Galatians 4:21 - Joseph Benson’s Commentary on the Old and New Testaments

Bible Comments

Tell me, ye that desire to be under the law Of Moses, as the rule of your justification; do ye not hear the law? Regard what it says? how it teaches that Abraham's children, by faith, who are heirs of the promises, are free from the bondage of the law? “The argument the apostle is going to use being taken from the law of Moses, was urged with much propriety, not only against the Judaizers, who affirmed that obedience to the law of Moses was necessary to men's salvation, but against those Gentiles also whom the Judaizers had seduced to receive the law. For if the apostle made it evident, from the law of Moses itself, that Abraham's children, by faith, were free from the bondage of the law, no further argument was necessary to prove that obedience to the law is not necessary to justification.” Macknight.

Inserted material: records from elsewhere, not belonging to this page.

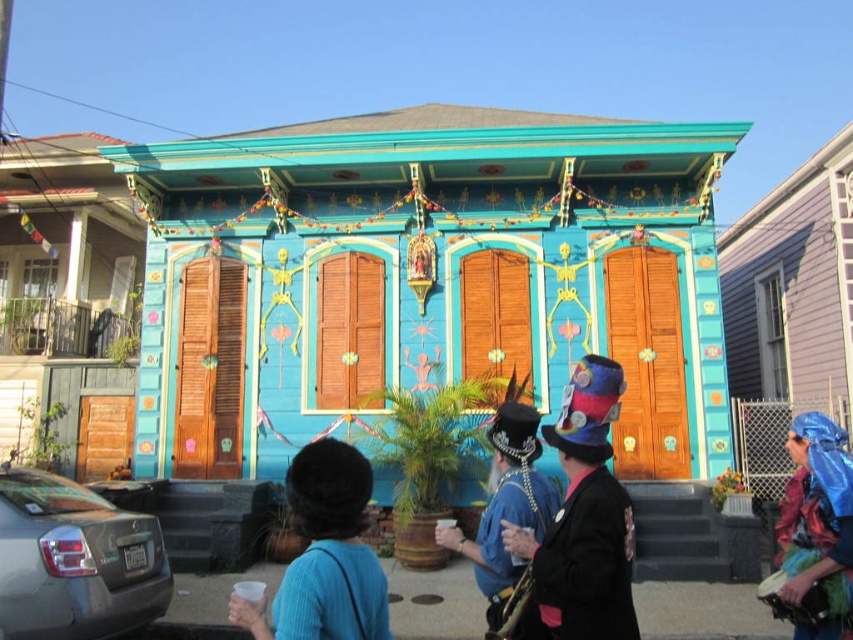
Is velvet multicolored hat at center positioned behind blue velvet hat at center?

No, it is in front of blue velvet hat at center.

Which of these two, velvet multicolored hat at center or blue velvet hat at center, stands taller?

With more height is velvet multicolored hat at center.

Is point (537, 563) more distant than point (538, 438)?

That is False.

In order to click on velvet multicolored hat at center in this screenshot , I will do `click(584, 518)`.

Can you confirm if velvet multicolored hat at center is bigger than blue fabric hat at center?

Correct, velvet multicolored hat at center is larger in size than blue fabric hat at center.

Is point (602, 547) positioned behind point (322, 477)?

Yes, it is.

At what (x,y) coordinates should I click in order to perform the action: click on velvet multicolored hat at center. Please return your answer as a coordinate pair (x, y). Looking at the image, I should click on (584, 518).

Between blue fabric hat at center and blue shiny fabric at lower right, which one is positioned higher?

blue fabric hat at center is higher up.

Is blue fabric hat at center behind blue shiny fabric at lower right?

No, it is not.

Who is more distant from viewer, (323, 621) or (844, 540)?

Positioned behind is point (844, 540).

Locate an element on the screen. The height and width of the screenshot is (640, 853). blue fabric hat at center is located at coordinates (325, 554).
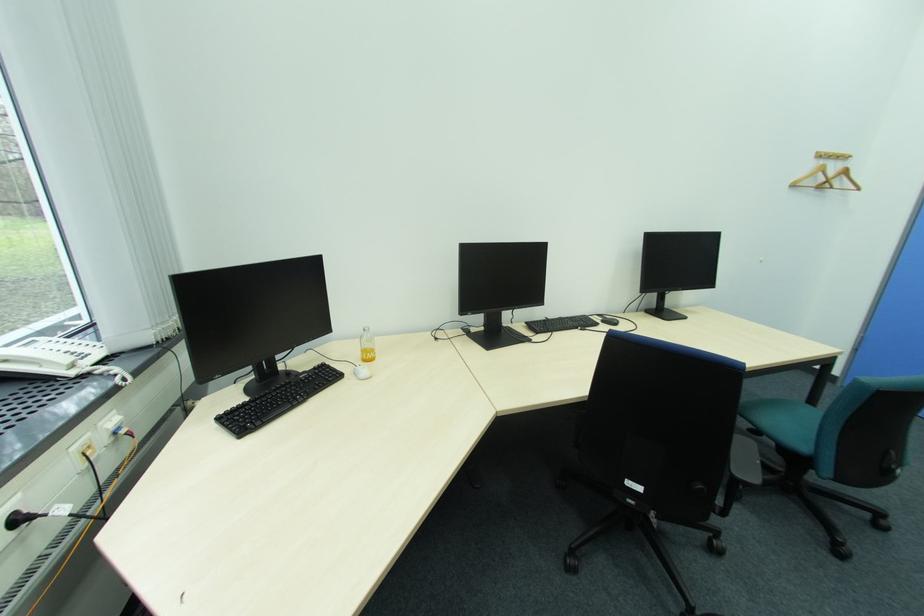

It is written that Abraham had two sons Here he illustrates the doctrine of justification by faith, and of the abolition of the legal dispensation, by the history of Abraham's family, in which it was prefigured. The plain import of what he advances is this: That as in Abraham's family there were two mothers, and two sorts of children, which were differently treated; so, in the visible church, there are two sorts of professors; some that seek justification by the works of the law, who are in a servile and miserable condition, and shall at last be cast out from the presence of God, and the society of the saints; others that seek justification by faith in Christ, and in the promises of God through him: and these are the free sons of God's family, and in a happy condition, and shall at last certainly obtain the inheritance of eternal life. The one Namely, Ishmael, by Hagar, a bond-maid, the other Namely, Isaac, by Sarah, a free-woman. But there was a great difference between them; for he who was of the bond-woman That is, Ishmael; was born only after the flesh In the common order of nature, without any particular promise of God, or any unusual interposition of his power and providence. But he of the free-woman That is, Isaac; was by promise Through the strength supernaturally communicated to his parents by the promise, Lo Sarah, thy wife, shall have a son; and, like his mother, being free, was his father's heir.

Galatians 4:21-23

21 Tell me, ye that desire to be under the law, do ye not hear the law?

22 For it is written, that Abraham had two sons, the one by a bondmaid, the other by a freewoman.

23 But he who was of the bondwoman was born after the flesh; but he of the freewoman was by promise.